● REQUIREMENT:
The lines to reproduce run from the one containing "X2960614D3*" to the end of the listing. Reproduce them exactly, both ends included, and nothing else.

Start of EXERCISE DATA

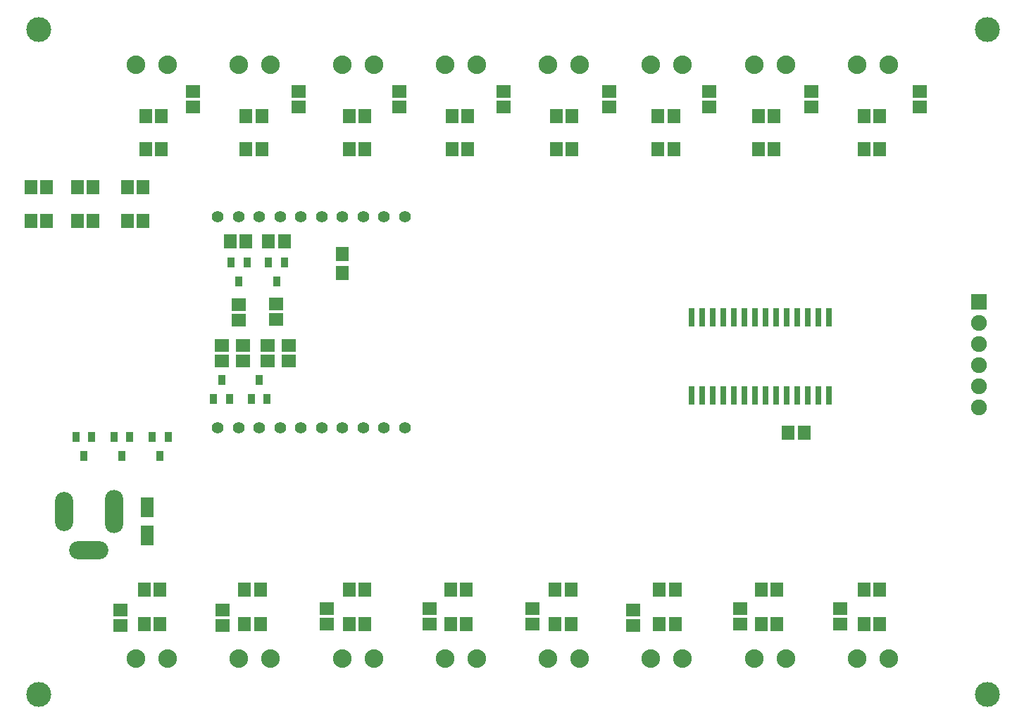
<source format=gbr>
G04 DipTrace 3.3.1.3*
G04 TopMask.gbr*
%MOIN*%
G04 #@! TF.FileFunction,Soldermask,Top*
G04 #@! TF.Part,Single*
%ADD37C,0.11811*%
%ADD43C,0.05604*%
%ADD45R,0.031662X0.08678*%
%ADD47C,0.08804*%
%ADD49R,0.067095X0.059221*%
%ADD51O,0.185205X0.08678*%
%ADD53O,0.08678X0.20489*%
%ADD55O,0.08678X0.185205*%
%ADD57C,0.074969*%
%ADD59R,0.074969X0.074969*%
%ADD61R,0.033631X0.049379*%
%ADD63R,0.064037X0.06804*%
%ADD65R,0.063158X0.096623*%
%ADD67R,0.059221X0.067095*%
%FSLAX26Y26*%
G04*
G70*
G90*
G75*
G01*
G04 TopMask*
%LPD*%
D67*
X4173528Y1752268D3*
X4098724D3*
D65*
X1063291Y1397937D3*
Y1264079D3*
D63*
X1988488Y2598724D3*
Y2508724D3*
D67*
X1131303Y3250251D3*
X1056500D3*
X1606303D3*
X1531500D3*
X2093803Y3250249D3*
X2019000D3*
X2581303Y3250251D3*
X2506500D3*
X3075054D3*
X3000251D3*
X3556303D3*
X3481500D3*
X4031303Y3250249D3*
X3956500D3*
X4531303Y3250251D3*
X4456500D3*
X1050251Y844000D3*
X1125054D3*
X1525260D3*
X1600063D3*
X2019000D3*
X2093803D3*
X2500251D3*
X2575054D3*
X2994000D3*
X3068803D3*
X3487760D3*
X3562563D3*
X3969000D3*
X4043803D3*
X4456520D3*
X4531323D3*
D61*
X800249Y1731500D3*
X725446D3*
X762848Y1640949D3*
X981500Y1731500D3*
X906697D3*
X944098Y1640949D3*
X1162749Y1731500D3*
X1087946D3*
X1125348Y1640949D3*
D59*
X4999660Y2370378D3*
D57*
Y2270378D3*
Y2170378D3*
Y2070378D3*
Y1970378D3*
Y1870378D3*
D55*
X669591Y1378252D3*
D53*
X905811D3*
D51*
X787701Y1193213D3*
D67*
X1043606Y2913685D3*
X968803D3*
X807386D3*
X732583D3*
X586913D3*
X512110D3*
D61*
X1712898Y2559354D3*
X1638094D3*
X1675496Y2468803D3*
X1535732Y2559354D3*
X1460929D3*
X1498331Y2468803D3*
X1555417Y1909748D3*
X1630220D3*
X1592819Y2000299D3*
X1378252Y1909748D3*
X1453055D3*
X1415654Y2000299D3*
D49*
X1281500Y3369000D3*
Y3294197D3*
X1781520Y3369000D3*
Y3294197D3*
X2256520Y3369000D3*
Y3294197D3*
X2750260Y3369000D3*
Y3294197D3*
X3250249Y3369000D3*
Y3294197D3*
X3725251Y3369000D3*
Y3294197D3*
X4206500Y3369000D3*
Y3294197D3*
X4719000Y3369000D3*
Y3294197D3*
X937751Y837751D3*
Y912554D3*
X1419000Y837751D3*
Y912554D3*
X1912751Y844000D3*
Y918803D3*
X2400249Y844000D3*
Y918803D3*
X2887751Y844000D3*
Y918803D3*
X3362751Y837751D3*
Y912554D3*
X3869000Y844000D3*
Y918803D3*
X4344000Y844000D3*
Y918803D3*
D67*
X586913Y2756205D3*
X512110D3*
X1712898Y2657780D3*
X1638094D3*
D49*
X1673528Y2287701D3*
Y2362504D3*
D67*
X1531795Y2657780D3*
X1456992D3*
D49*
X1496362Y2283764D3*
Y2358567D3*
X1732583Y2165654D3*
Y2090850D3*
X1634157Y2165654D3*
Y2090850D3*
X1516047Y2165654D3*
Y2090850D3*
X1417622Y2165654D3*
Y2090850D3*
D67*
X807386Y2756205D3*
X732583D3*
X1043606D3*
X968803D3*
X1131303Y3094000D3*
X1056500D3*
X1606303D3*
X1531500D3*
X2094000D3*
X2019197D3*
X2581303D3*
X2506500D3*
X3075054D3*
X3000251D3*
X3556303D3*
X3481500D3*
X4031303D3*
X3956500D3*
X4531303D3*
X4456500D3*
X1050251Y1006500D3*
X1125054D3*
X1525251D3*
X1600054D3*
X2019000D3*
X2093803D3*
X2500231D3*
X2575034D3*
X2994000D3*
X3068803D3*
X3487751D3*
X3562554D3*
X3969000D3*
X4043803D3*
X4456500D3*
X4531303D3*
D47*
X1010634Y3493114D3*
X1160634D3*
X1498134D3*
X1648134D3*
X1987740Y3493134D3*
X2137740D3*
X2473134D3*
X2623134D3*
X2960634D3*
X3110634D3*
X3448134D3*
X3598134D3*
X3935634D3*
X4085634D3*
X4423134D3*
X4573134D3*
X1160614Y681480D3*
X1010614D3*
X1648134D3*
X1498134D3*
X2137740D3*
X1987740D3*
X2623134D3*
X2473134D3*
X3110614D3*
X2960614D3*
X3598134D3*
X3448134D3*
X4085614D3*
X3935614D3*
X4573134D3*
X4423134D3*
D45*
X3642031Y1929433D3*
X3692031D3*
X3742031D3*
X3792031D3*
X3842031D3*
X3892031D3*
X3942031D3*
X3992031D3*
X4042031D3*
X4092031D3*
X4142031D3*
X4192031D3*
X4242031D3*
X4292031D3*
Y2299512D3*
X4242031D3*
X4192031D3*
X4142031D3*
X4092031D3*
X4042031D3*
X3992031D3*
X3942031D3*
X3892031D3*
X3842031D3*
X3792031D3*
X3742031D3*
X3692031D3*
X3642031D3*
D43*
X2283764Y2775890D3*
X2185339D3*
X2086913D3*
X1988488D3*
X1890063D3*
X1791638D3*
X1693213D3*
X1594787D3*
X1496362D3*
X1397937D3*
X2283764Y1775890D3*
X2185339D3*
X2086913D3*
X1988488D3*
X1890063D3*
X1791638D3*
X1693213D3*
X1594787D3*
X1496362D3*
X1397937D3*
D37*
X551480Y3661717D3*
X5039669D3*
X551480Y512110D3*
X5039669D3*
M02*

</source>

End of EXERCISE DATA

● ANSWER BOX:
X2960614D3*
X3598134D3*
X3448134D3*
X4085614D3*
X3935614D3*
X4573134D3*
X4423134D3*
D45*
X3642031Y1929433D3*
X3692031D3*
X3742031D3*
X3792031D3*
X3842031D3*
X3892031D3*
X3942031D3*
X3992031D3*
X4042031D3*
X4092031D3*
X4142031D3*
X4192031D3*
X4242031D3*
X4292031D3*
Y2299512D3*
X4242031D3*
X4192031D3*
X4142031D3*
X4092031D3*
X4042031D3*
X3992031D3*
X3942031D3*
X3892031D3*
X3842031D3*
X3792031D3*
X3742031D3*
X3692031D3*
X3642031D3*
D43*
X2283764Y2775890D3*
X2185339D3*
X2086913D3*
X1988488D3*
X1890063D3*
X1791638D3*
X1693213D3*
X1594787D3*
X1496362D3*
X1397937D3*
X2283764Y1775890D3*
X2185339D3*
X2086913D3*
X1988488D3*
X1890063D3*
X1791638D3*
X1693213D3*
X1594787D3*
X1496362D3*
X1397937D3*
D37*
X551480Y3661717D3*
X5039669D3*
X551480Y512110D3*
X5039669D3*
M02*

</source>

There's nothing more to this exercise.